Quale poteva essere la vita della giovanetta ognuno può immaginare. Affidata a mani mercenarie, la sua educazione fu fiacca, incerta, senza una guida severa, priva totalmente di quelle influenze benefiche che la vigilanza dell'affetto apporta ed assicura. L'istinto del bene, innato nell'anima sua, corse i maggiori pericoli di essere vinto ed attutito. Gente strana, esempî tristi e brutali, passarono intorno a lei, pericolosamente. Nella casa, nulla che valesse a inspirarle un sentimento di nobiltà od a metterle nel core un palpito di entusiasmo. Ricordava in confusione una folla di persone equivoche, che suo padre riceveva continuamente; ricordava certe notti rumorose, nelle quali giungevano fino alla sua stanza di fanciulla, voci concitate e clamori di canti. Del padre non ricordava nè baci, nè carezze. Era un uomo freddo, di poca espansione, di modi aspri. Una mattina la sua governante le annunciò ch'egli era partito: partito per un viaggio lontano, reclamato da urgenti interessi, che compromettevano ogni loro avere. Non l'aveva salutata neppure: il tempo gliene era mancato; ma stesse di buon animo: egli non l'avrebbe dimenticata un solo momento.

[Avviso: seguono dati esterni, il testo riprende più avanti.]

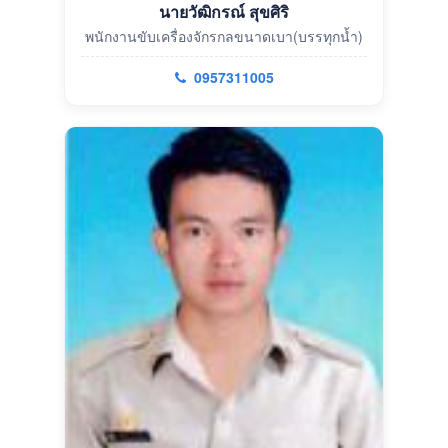
นายวัฒิกรณ์ สุขศิริ
พนักงานขับเครื่องจักรกลขนาดเบา(บรรทุกน้ำ)
0957311005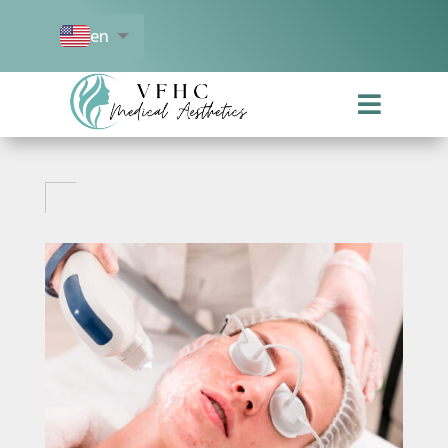
en
es
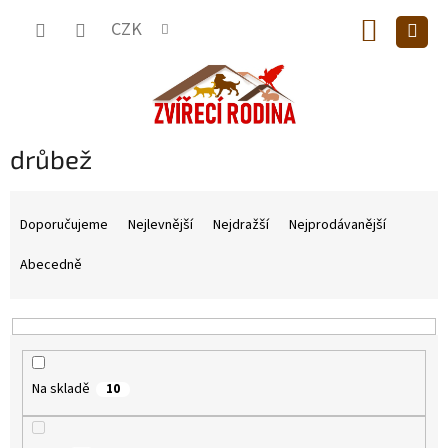
Přejít
NÁKUP
na
CZK
obsah
KOŠÍK
drůbež
Ř
a
Doporučujeme
Nejlevnější
Nejdražší
Nejprodávanější
z
e
Abecedně
n
í
p
r
o
Na skladě
10
d
u
k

Questa partenza non turbò gran fatto l'animo di Loreta. Era abituata alle stranezze di suo padre. Provò invece un turbamento infinito, un'oppressione potente, quando un giorno, per puro caso, udì dalle labbra di un servo la ragione che dalla gente si attribuiva alla precipitosa partenza di lui. Era un'accusa infamante, che le chiamò il rossore al viso e l'amarezza nel cuore. Lottò per non crederci, per rompere il fatale incubo di quel sospetto, per raccogliere le prove che contro suo padre si fosse ordita dall'altrui malignità non altro che una bassa calunnia.